Some of the other, gravy train riding, research allocations include:
The nearly £760 million squandered on the terminally corrupt and agenda driven engineering and physical sciences.
The £370 million pilfered by greedy scientists to fund their blinkered research into biotechnology and the biological sciences.
Not to mention the £536 million extorted by the medical research council to feed the writhing morass of corrupt scientists conducting experiments into the exaggerated dangers of illness and disease, just to keep themselves in a job and fund their pensions.
The list goes on.
Of course the fact that all of these fields of research are related and continually engage in a mutual feeding frenzy of inter-disciplinary corruption and pension-lining, pseudo-scientific back slapping only goes to reinforce the case for abolishing scientific research altogether.

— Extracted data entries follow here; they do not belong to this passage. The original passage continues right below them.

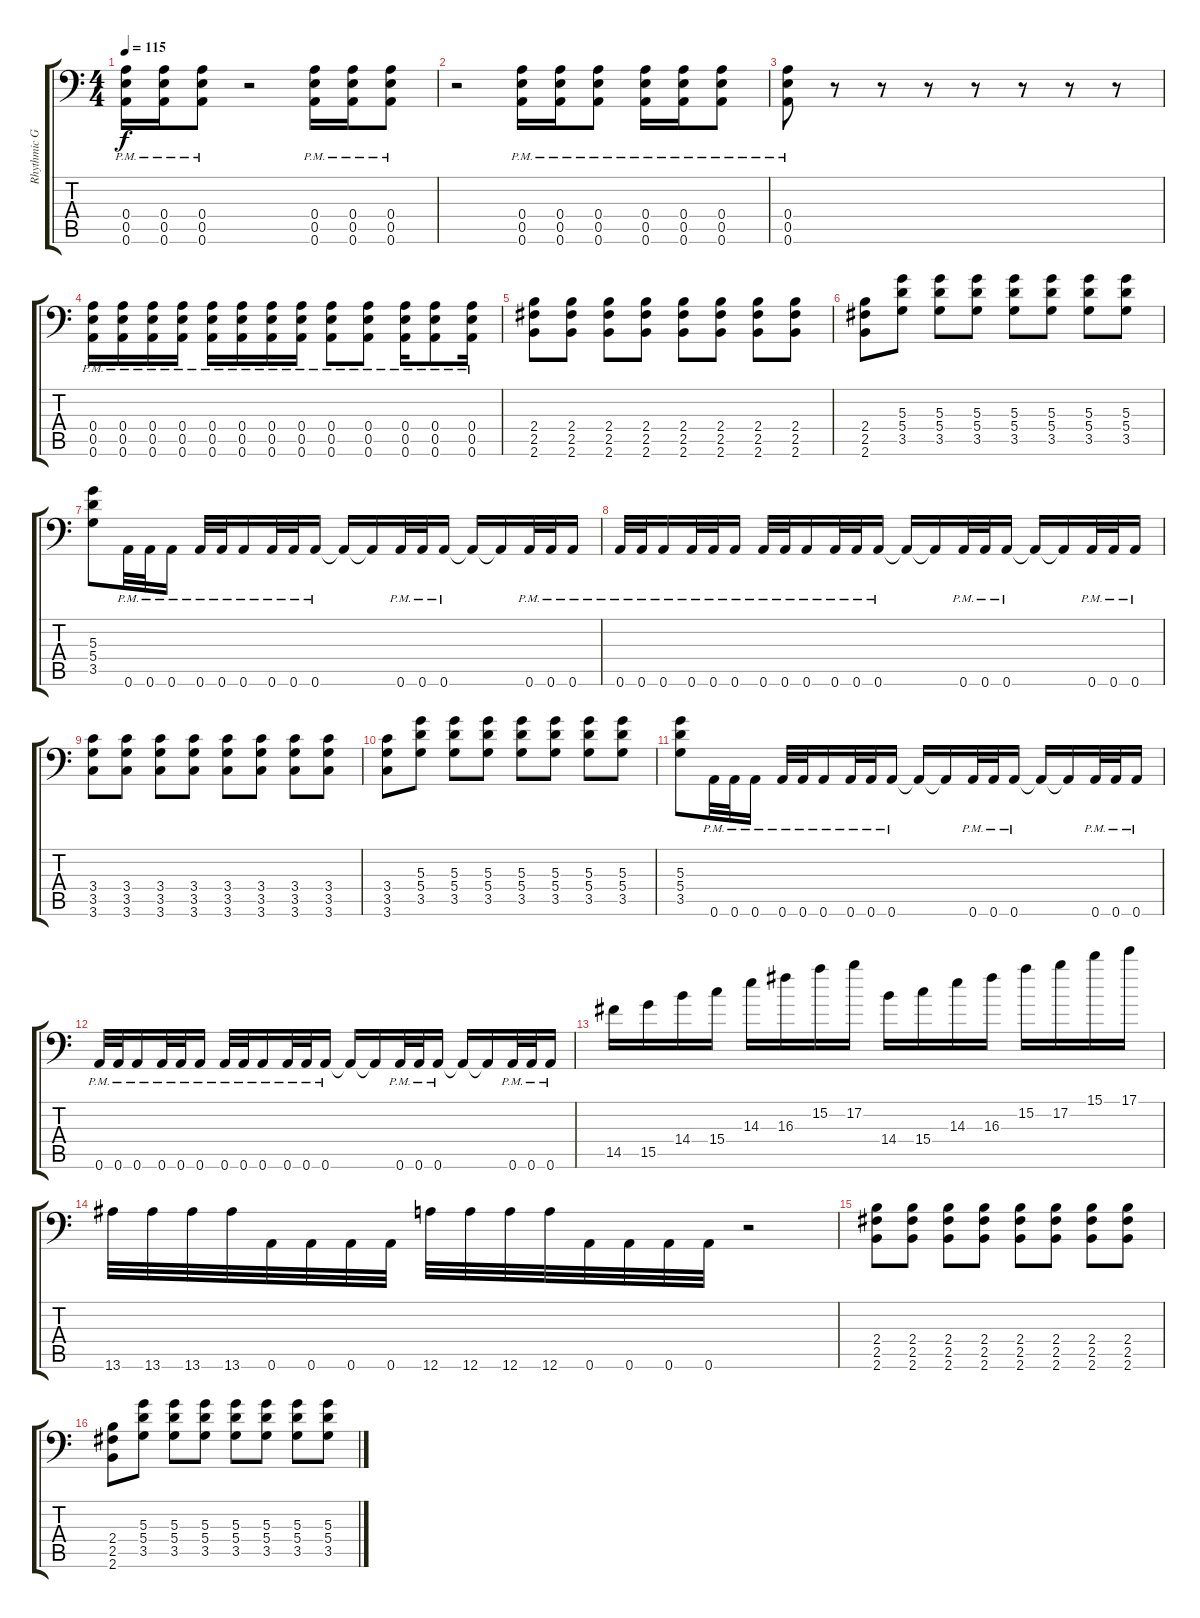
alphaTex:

\track ("Rhythmic Guitar" "Rhythmic G") {instrument distortionguitar}
\staff {score tabs}
\tuning (B3 Gb3 D3 A2 E2 A1) {hide}
\ts (4 4)
\tempo 115
\clef f4
\ks c
(0.4{pm} 0.5{pm} 0.6{pm}).16{dy f} (0.4{pm} 0.5{pm} 0.6{pm}).16 (0.4{pm} 0.5{pm} 0.6{pm}).8 r.2 (0.4{pm} 0.5{pm} 0.6{pm}).16 (0.4{pm} 0.5{pm} 0.6{pm}).16 (0.4{pm} 0.5{pm} 0.6{pm}).8 |
r.2 (0.4{pm} 0.5{pm} 0.6{pm}).16 (0.4{pm} 0.5{pm} 0.6{pm}).16 (0.4{pm} 0.5{pm} 0.6{pm}).8 (0.4{pm} 0.5{pm} 0.6{pm}).16 (0.4{pm} 0.5{pm} 0.6{pm}).16 (0.4{pm} 0.5{pm} 0.6{pm}).8 |
(0.4{pm} 0.5{pm} 0.6{pm}).8 r.8 r.8 r.8 r.8 r.8 r.8 r.8 |
(0.4{pm} 0.5{pm} 0.6{pm}).16 (0.4{pm} 0.5{pm} 0.6{pm}).16 (0.4{pm} 0.5{pm} 0.6{pm}).16 (0.4{pm} 0.5{pm} 0.6{pm}).16 (0.4{pm} 0.5{pm} 0.6{pm}).16 (0.4{pm} 0.5{pm} 0.6{pm}).16 (0.4{pm} 0.5{pm} 0.6{pm}).16 (0.4{pm} 0.5{pm} 0.6{pm}).16 (0.4{pm} 0.5{pm} 0.6{pm}).8 (0.4{pm} 0.5{pm} 0.6{pm}).8 (0.4{pm} 0.5{pm} 0.6{pm}).16 (0.4{pm} 0.5{pm} 0.6{pm}).8 (0.4{pm} 0.5{pm} 0.6{pm}).16 |
(2.4 2.5 2.6).8 (2.4 2.5 2.6).8 (2.4 2.5 2.6).8 (2.4 2.5 2.6).8 (2.4 2.5 2.6).8 (2.4 2.5 2.6).8 (2.4 2.5 2.6).8 (2.4 2.5 2.6).8 |
(2.4 2.5 2.6).8 (5.3 5.4 3.5).8 (5.3 5.4 3.5).8 (5.3 5.4 3.5).8 (5.3 5.4 3.5).8 (5.3 5.4 3.5).8 (5.3 5.4 3.5).8 (5.3 5.4 3.5).8 |
(5.3 5.4 3.5).8 0.6{pm}.32 0.6{pm}.32 0.6{pm}.16 0.6{pm}.32 0.6{pm}.32 0.6{pm}.16 0.6{pm}.32 0.6{pm}.32 0.6{pm}.16 0.6{t}.16 0.6{t}.16 0.6{pm}.32 0.6{pm}.32 0.6{pm}.16 0.6{t}.16 0.6{t}.16 0.6{pm}.32 0.6{pm}.32 0.6{pm}.16 |
0.6{pm}.32 0.6{pm}.32 0.6{pm}.16 0.6{pm}.32 0.6{pm}.32 0.6{pm}.16 0.6{pm}.32 0.6{pm}.32 0.6{pm}.16 0.6{pm}.32 0.6{pm}.32 0.6{pm}.16 0.6{t}.16 0.6{t}.16 0.6{pm}.32 0.6{pm}.32 0.6{pm}.16 0.6{t}.16 0.6{t}.16 0.6{pm}.32 0.6{pm}.32 0.6{pm}.16 |
(3.4 3.5 3.6).8 (3.4 3.5 3.6).8 (3.4 3.5 3.6).8 (3.4 3.5 3.6).8 (3.4 3.5 3.6).8 (3.4 3.5 3.6).8 (3.4 3.5 3.6).8 (3.4 3.5 3.6).8 |
(3.4 3.5 3.6).8 (5.3 5.4 3.5).8 (5.3 5.4 3.5).8 (5.3 5.4 3.5).8 (5.3 5.4 3.5).8 (5.3 5.4 3.5).8 (5.3 5.4 3.5).8 (5.3 5.4 3.5).8 |
(5.3 5.4 3.5).8 0.6{pm}.32 0.6{pm}.32 0.6{pm}.16 0.6{pm}.32 0.6{pm}.32 0.6{pm}.16 0.6{pm}.32 0.6{pm}.32 0.6{pm}.16 0.6{t}.16 0.6{t}.16 0.6{pm}.32 0.6{pm}.32 0.6{pm}.16 0.6{t}.16 0.6{t}.16 0.6{pm}.32 0.6{pm}.32 0.6{pm}.16 |
0.6{pm}.32 0.6{pm}.32 0.6{pm}.16 0.6{pm}.32 0.6{pm}.32 0.6{pm}.16 0.6{pm}.32 0.6{pm}.32 0.6{pm}.16 0.6{pm}.32 0.6{pm}.32 0.6{pm}.16 0.6{t}.16 0.6{t}.16 0.6{pm}.32 0.6{pm}.32 0.6{pm}.16 0.6{t}.16 0.6{t}.16 0.6{pm}.32 0.6{pm}.32 0.6{pm}.16 |
14.5.16 15.5.16 14.4.16 15.4.16 14.3.16 16.3.16 15.2.16 17.2.16 14.4.16 15.4.16 14.3.16 16.3.16 15.2.16 17.2.16 15.1.16 17.1.16 |
13.6.32 13.6.32 13.6.32 13.6.32 0.6.32 0.6.32 0.6.32 0.6.32 12.6.32 12.6.32 12.6.32 12.6.32 0.6.32 0.6.32 0.6.32 0.6.32 r.2 |
(2.4 2.5 2.6).8 (2.4 2.5 2.6).8 (2.4 2.5 2.6).8 (2.4 2.5 2.6).8 (2.4 2.5 2.6).8 (2.4 2.5 2.6).8 (2.4 2.5 2.6).8 (2.4 2.5 2.6).8 |
(2.4 2.5 2.6).8 (5.3 5.4 3.5).8 (5.3 5.4 3.5).8 (5.3 5.4 3.5).8 (5.3 5.4 3.5).8 (5.3 5.4 3.5).8 (5.3 5.4 3.5).8 (5.3 5.4 3.5).8
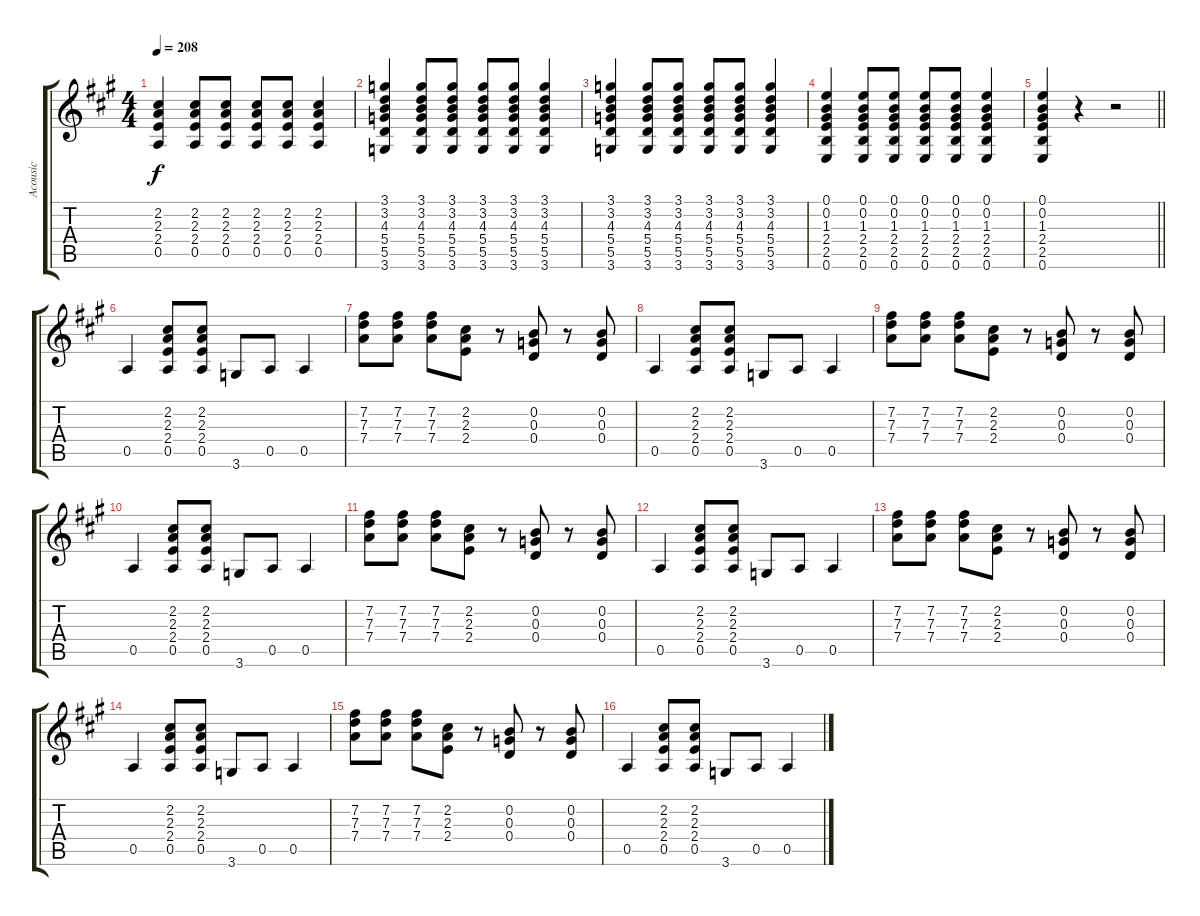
\track ("Acousic" "Acousic") {instrument acousticguitarsteel}
\staff {score tabs}
\tuning (E4 B3 G3 D3 A2 E2) {hide}
\ts (4 4)
\tempo 208
\clef g2
\ks a
(2.2 2.3 2.4 0.5).4{dy f} (2.2 2.3 2.4 0.5).8 (2.2 2.3 2.4 0.5).8 (2.2 2.3 2.4 0.5).8 (2.2 2.3 2.4 0.5).8 (2.2 2.3 2.4 0.5).4 |
(3.1 3.2 4.3 5.4 5.5 3.6).4 (3.1 3.2 4.3 5.4 5.5 3.6).8 (3.1 3.2 4.3 5.4 5.5 3.6).8 (3.1 3.2 4.3 5.4 5.5 3.6).8 (3.1 3.2 4.3 5.4 5.5 3.6).8 (3.1 3.2 4.3 5.4 5.5 3.6).4 |
(3.1 3.2 4.3 5.4 5.5 3.6).4 (3.1 3.2 4.3 5.4 5.5 3.6).8 (3.1 3.2 4.3 5.4 5.5 3.6).8 (3.1 3.2 4.3 5.4 5.5 3.6).8 (3.1 3.2 4.3 5.4 5.5 3.6).8 (3.1 3.2 4.3 5.4 5.5 3.6).4 |
(0.1 0.2 1.3 2.4 2.5 0.6).4 (0.1 0.2 1.3 2.4 2.5 0.6).8 (0.1 0.2 1.3 2.4 2.5 0.6).8 (0.1 0.2 1.3 2.4 2.5 0.6).8 (0.1 0.2 1.3 2.4 2.5 0.6).8 (0.1 0.2 1.3 2.4 2.5 0.6).4 |
\barLineRight lightlight
(0.1 0.2 1.3 2.4 2.5 0.6).4 r.4 r.2 |
0.5.4 (2.2 2.3 2.4 0.5).8 (2.2 2.3 2.4 0.5).8 3.6.8 0.5.8 0.5.4 |
(7.2 7.3 7.4).8 (7.2 7.3 7.4).8 (7.2 7.3 7.4).8 (2.2 2.3 2.4).8 r.8 (0.2 0.3 0.4).8 r.8 (0.2 0.3 0.4).8 |
0.5.4 (2.2 2.3 2.4 0.5).8 (2.2 2.3 2.4 0.5).8 3.6.8 0.5.8 0.5.4 |
(7.2 7.3 7.4).8 (7.2 7.3 7.4).8 (7.2 7.3 7.4).8 (2.2 2.3 2.4).8 r.8 (0.2 0.3 0.4).8 r.8 (0.2 0.3 0.4).8 |
0.5.4 (2.2 2.3 2.4 0.5).8 (2.2 2.3 2.4 0.5).8 3.6.8 0.5.8 0.5.4 |
(7.2 7.3 7.4).8 (7.2 7.3 7.4).8 (7.2 7.3 7.4).8 (2.2 2.3 2.4).8 r.8 (0.2 0.3 0.4).8 r.8 (0.2 0.3 0.4).8 |
0.5.4 (2.2 2.3 2.4 0.5).8 (2.2 2.3 2.4 0.5).8 3.6.8 0.5.8 0.5.4 |
(7.2 7.3 7.4).8 (7.2 7.3 7.4).8 (7.2 7.3 7.4).8 (2.2 2.3 2.4).8 r.8 (0.2 0.3 0.4).8 r.8 (0.2 0.3 0.4).8 |
0.5.4 (2.2 2.3 2.4 0.5).8 (2.2 2.3 2.4 0.5).8 3.6.8 0.5.8 0.5.4 |
(7.2 7.3 7.4).8 (7.2 7.3 7.4).8 (7.2 7.3 7.4).8 (2.2 2.3 2.4).8 r.8 (0.2 0.3 0.4).8 r.8 (0.2 0.3 0.4).8 |
0.5.4 (2.2 2.3 2.4 0.5).8 (2.2 2.3 2.4 0.5).8 3.6.8 0.5.8 0.5.4
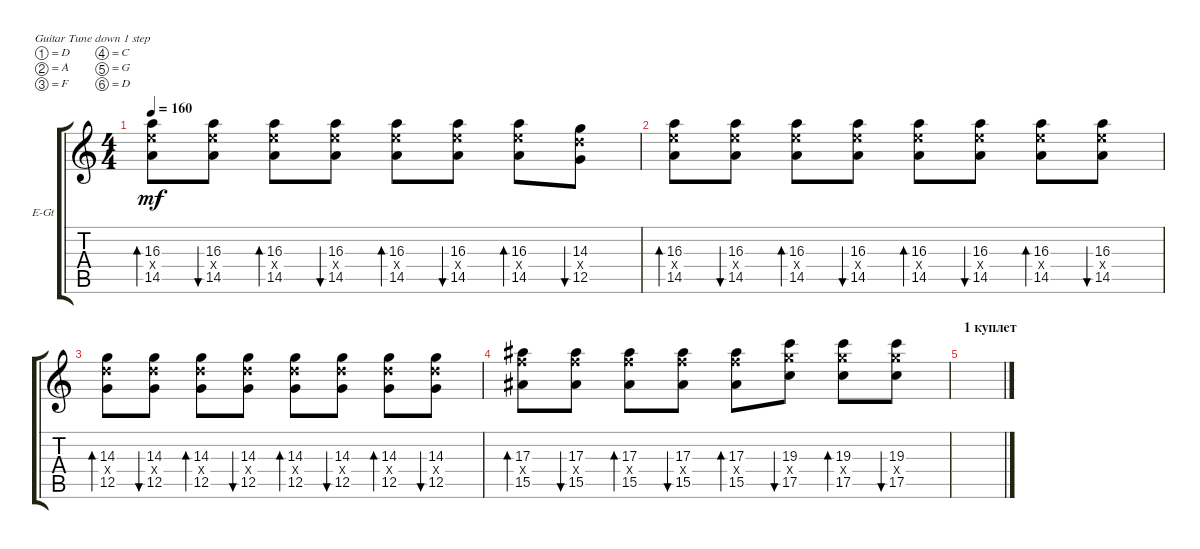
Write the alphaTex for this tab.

\defaultSystemsLayout 4
\bracketExtendMode groupsimilarinstruments
\firstSystemTrackNameOrientation horizontal
\otherSystemsTrackNameOrientation horizontal
\track ("Guitar 1" "E-Gt") {instrument distortionguitar}
\staff {score tabs}
\tuning (D4 A3 F3 C3 G2 D2)
\ts (4 4)
\tempo 160
\clef g2
\scale
0.5
\ks c
(14.5 16.3 16.4{x}).8{bd 30 dy mf} (14.5 16.3 16.4{x}).8{bu 30} (14.5 16.3 16.4{x}).8{bd 30} (14.5 16.3 16.4{x}).8{bu 30} (14.5 16.3 16.4{x}).8{bd 30} (14.5 16.3 16.4{x}).8{bu 30} (14.5 16.3 16.4{x}).8{bd 30} (12.5 14.3 14.4{x}).8{bu 30} |
\scale
0.5 (14.5 16.3 16.4{x}).8{bd 30} (14.5 16.3 16.4{x}).8{bu 30} (14.5 16.3 16.4{x}).8{bd 30} (14.5 16.3 16.4{x}).8{bu 30} (14.5 16.3 16.4{x}).8{bd 30} (14.5 16.3 16.4{x}).8{bu 30} (14.5 16.3 16.4{x}).8{bd 30} (14.5 16.3 16.4{x}).8{bu 30} |
\scale
0.5 (12.5 14.3 14.4{x}).8{bd 30} (12.5 14.3 14.4{x}).8{bu 30} (12.5 14.3 14.4{x}).8{bd 30} (12.5 14.3 14.4{x}).8{bu 30} (12.5 14.3 14.4{x}).8{bd 30} (12.5 14.3 14.4{x}).8{bu 30} (12.5 14.3 14.4{x}).8{bd 30} (12.5 14.3 14.4{x}).8{bu 30} |
\scale
0.5 (15.5 17.3 17.4{x}).8{bd 30} (15.5 17.3 17.4{x}).8{bu 30} (15.5 17.3 17.4{x}).8{bd 30} (15.5 17.3 17.4{x}).8{bu 30} (15.5 17.3 17.4{x}).8{bd 30} (17.5 19.3 19.4{x}).8{bu 30} (17.5 19.3 19.4{x}).8{bd 30} (17.5 19.3 19.4{x}).8{bu 30} |
\section ("" "1 куплет")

There are a lot of wrong things with academia, but I do not think that excess funding is one of them.
Although results would be far more interesting if we had an unbiased allocation of funds, less hierarchy and more transparency
A few years ago NERC (natural environment research council) had a budget of £400 million - probably higher now in theis era of austerity. They spend this onn "raising awareness2 of CVAGW and a small range of rather pointless actual experiments (listed here http://a-place-to-stand.blogspot.com/2009/11/paying-for-climate-fraud-when-175.html ). A few years ago their boss, Andrew Thorpe, through the pages of the grauniad, issued a call for sceptics to publicly debate him and when several accepted went into purdah.
So I think at least 90% of that +£400 million should also be added to government funding of the warming scare. I presume there are several other unadmitted government sources (plus the BBC) which would suggest that the government subsidy of warming scare propaganda must be above £1 bn annually, possibly well above.
Is £234 million a lot? Tenured Professors are usually salaried and expected to supervise research and publish some papers. They do not get a cut of grant money in their pay packets - not even climatologists.
So to be objective; How much does £234 M equal when divided among all the researchers? How much do they actually earn from it when all expenses like data collection, and equipment are taken out? I can't imagine those researching climate are any better paid than others in academia.
So is £234 M really a lot? Is it more than medical research gets? More than Physics departments? CERN?
The 'they are in it for the money' argument applied to climate research looks ridiculous unless there is some evidence that researchers in that field are significantly better off than other research academics, and I can see no evidence of that here.